Nous avons étudié plus de 1 100 paires de jumeaux pour comprendre l’origine de l’affinité pour la nature, et rapportons les résultats dans une étude publiée aujourd’hui dans PLoS Biology. Il s’avère que les jumeaux identiques sont beaucoup plus similaires les uns aux autres dans la force de leur connexion à la nature que les jumeaux non identiques.

L’analyse statistique des résultats a montré que 46% de la variation liée à la nature, mesurée sur une échelle psychologique, peut être expliquée par des facteurs génétiques. Même le temps que nous passons dans nos propres arrière-cours et dans les parcs locaux semble avoir une base génétique solide.

Pourquoi la forte influence génétique sur notre amour pour la nature ? Eh bien, on peut imaginer une forte affinité avec la nature conférant un avantage de survie significatif aux premiers humains. Cela pourrait avoir conduit à la formation de réseaux complexes de gènes qui régissent notre rapport à la nature et notre comportement en son sein.

Malgré le rôle évident de la génétique, nos résultats montrent que d’autres facteurs façonnent en fait la majeure partie de notre affinité avec la nature. Ceux-ci peuvent inclure les destinations de vacances de l’enfance, les exemples donnés par nos parents, amis et autres membres de la famille, les expériences éducatives et si nous vivons dans une zone biodiversifiée.

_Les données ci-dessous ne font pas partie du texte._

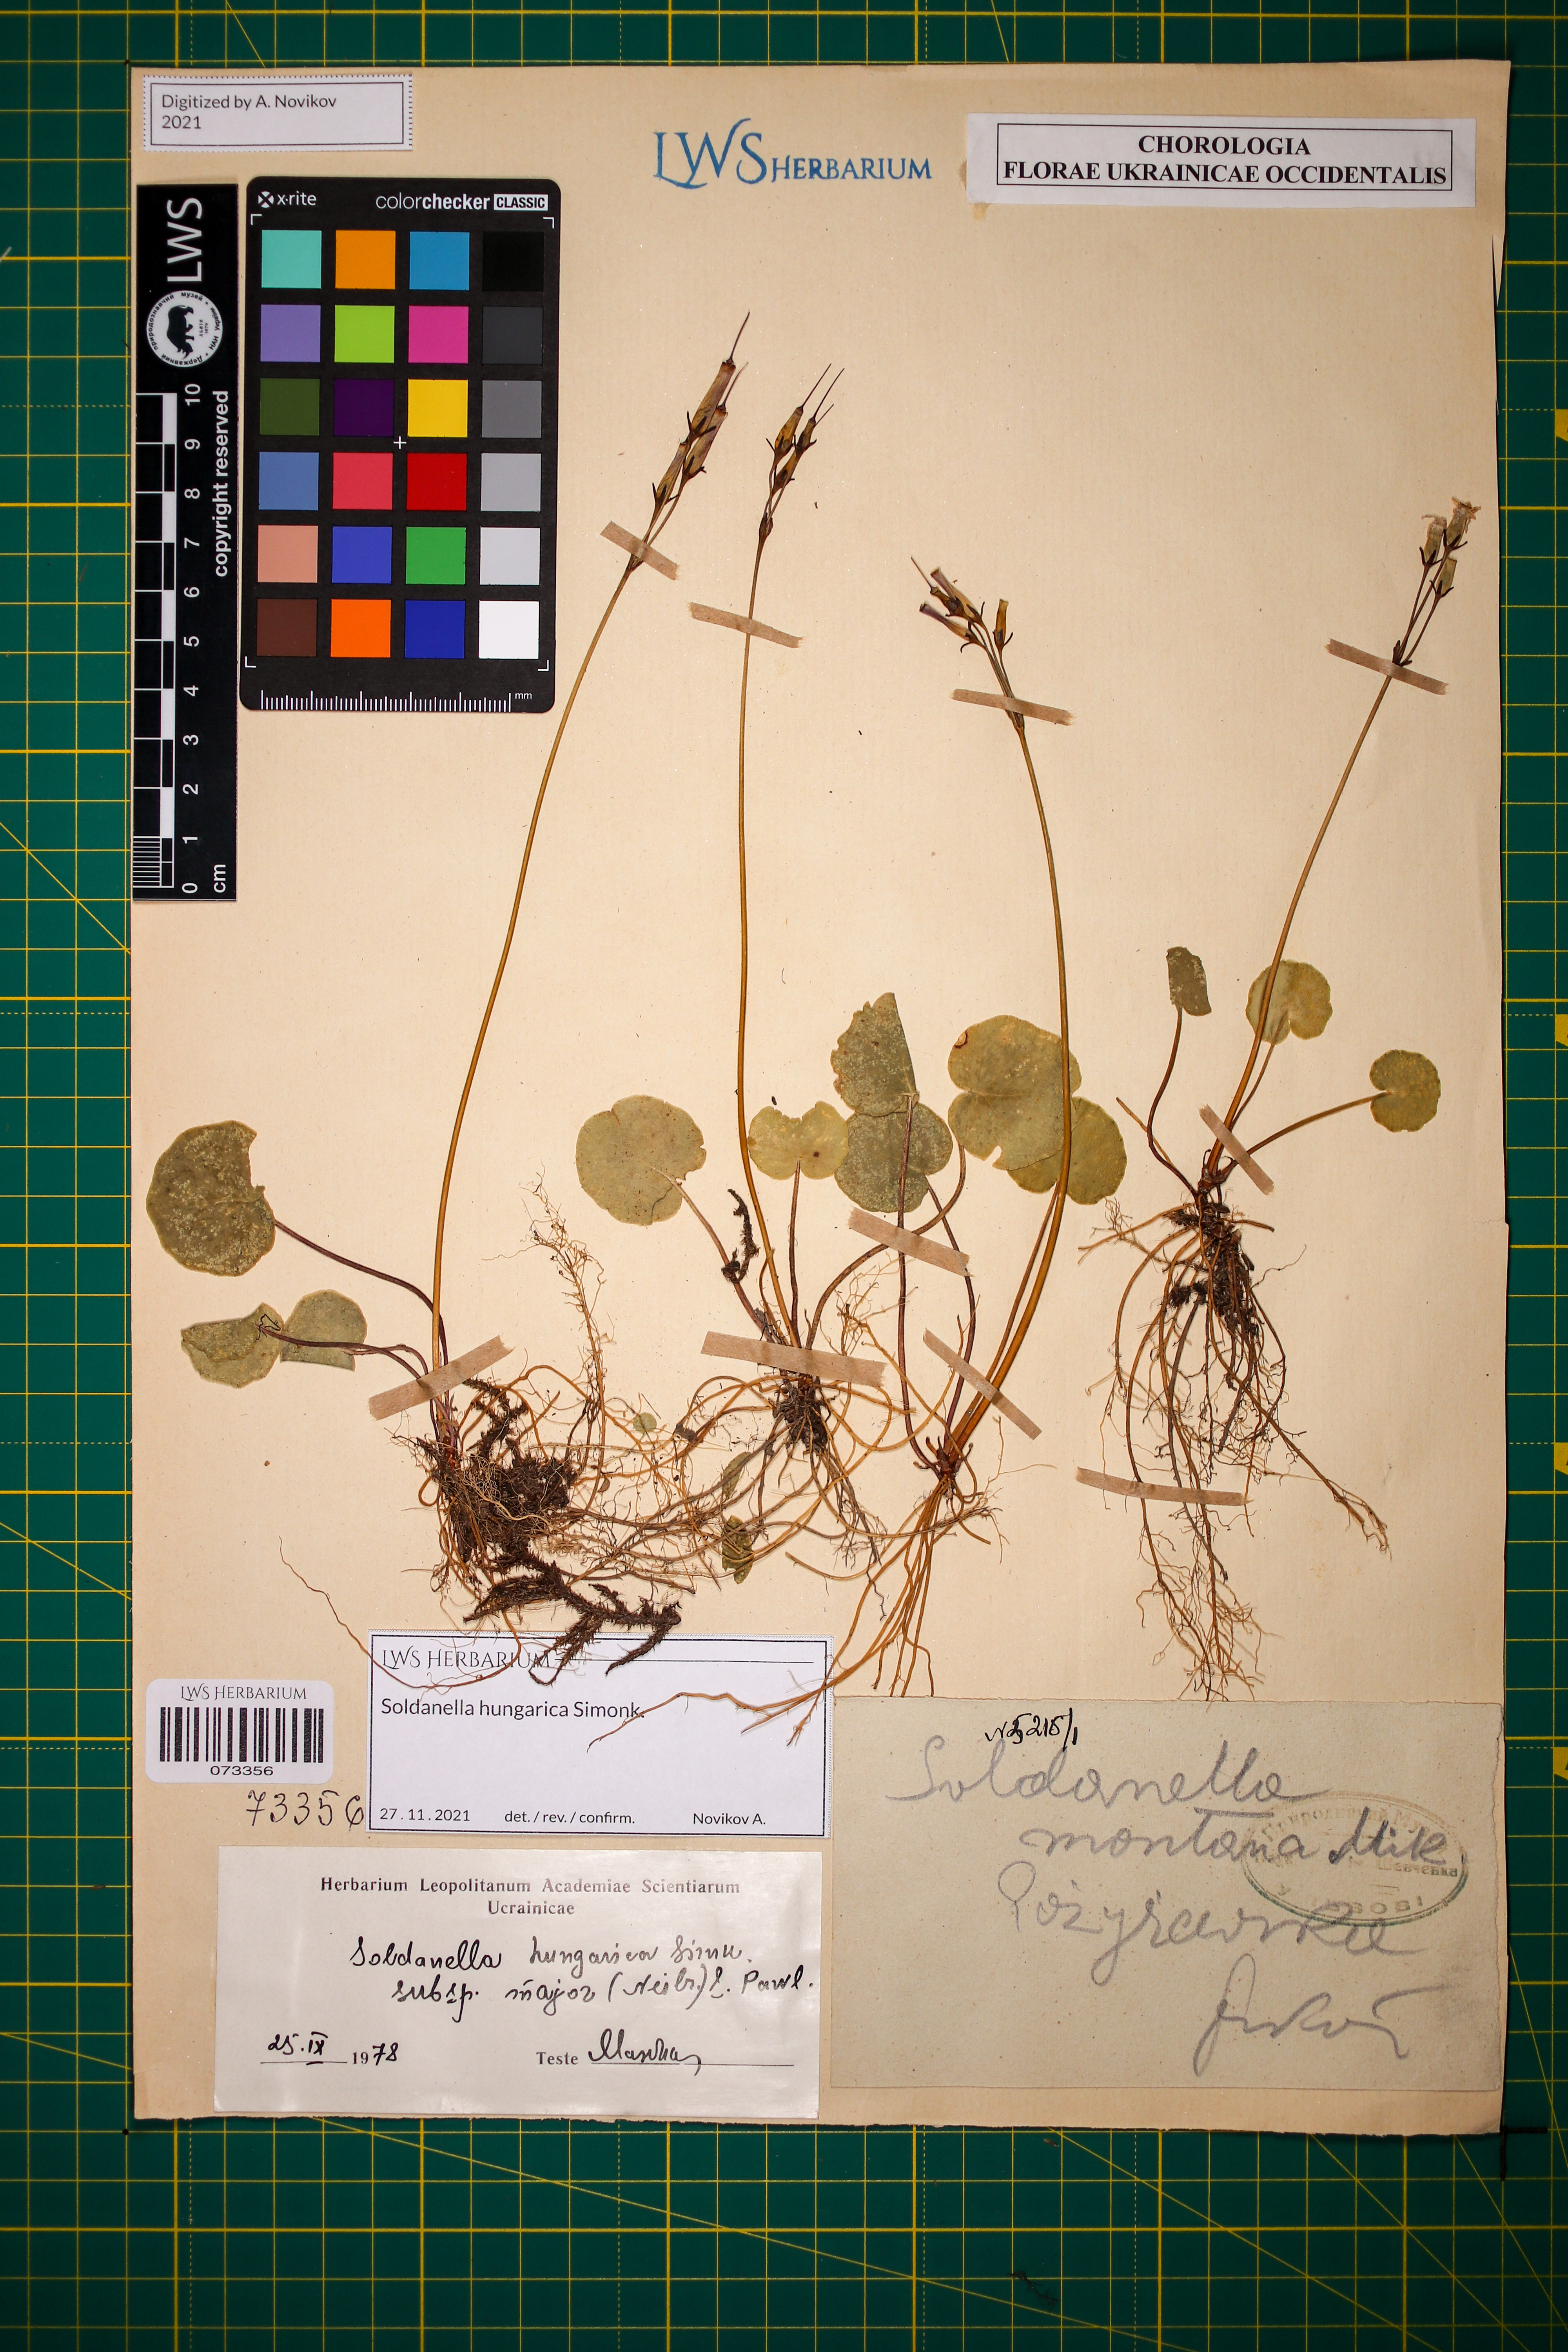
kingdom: Plantae
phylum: Tracheophyta
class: Magnoliopsida
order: Ericales
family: Primulaceae
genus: Soldanella
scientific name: Soldanella hungarica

C’est une bonne nouvelle, car beaucoup de ces choses sont sous notre propre contrôle.

Nature et santé

Les interventions de santé fondées sur la nature telles que les gymnases verts ou le bénévolat environnemental peuvent améliorer la santé et le bien-être physique, mental et social. Les initiatives de jeux sur la nature telles que le passeport vert pour les enfants du Queensland peuvent offrir aux enfants des expériences puissantes de la nature qui pourraient être bénéfiques pour leur santé à long terme.

Une question plus profonde, et à laquelle nous n’avons pas encore de réponse claire, est de savoir si passer du temps dans la nature favorise notre sentiment de préoccupation environnementale et, par conséquent, le soutien à la conservation de la nature.

L’écologiste américain James Miller a soutenu que les interactions avec la nature sont cruciales pour susciter un soutien à la protection de la nature. Pourtant, une étude australienne dirigée par l’écologiste Jessica Pinder a montré que les préoccupations de conservation des étudiants australiens étaient plus fortement associées aux expériences sociales et culturelles de l’enfance qu’au temps qu’une personne passe dans la nature. De toute évidence, il y a beaucoup plus à apprendre dans ce domaine.

En fin de compte, nous savons maintenant que malgré une base génétique de notre affinité avec la nature, une grande partie dépend également d’autres facteurs qui sont décidément sous notre propre contrôle. Alors, prenez une résolution aujourd’hui pour raviver votre connexion avec les grands espaces!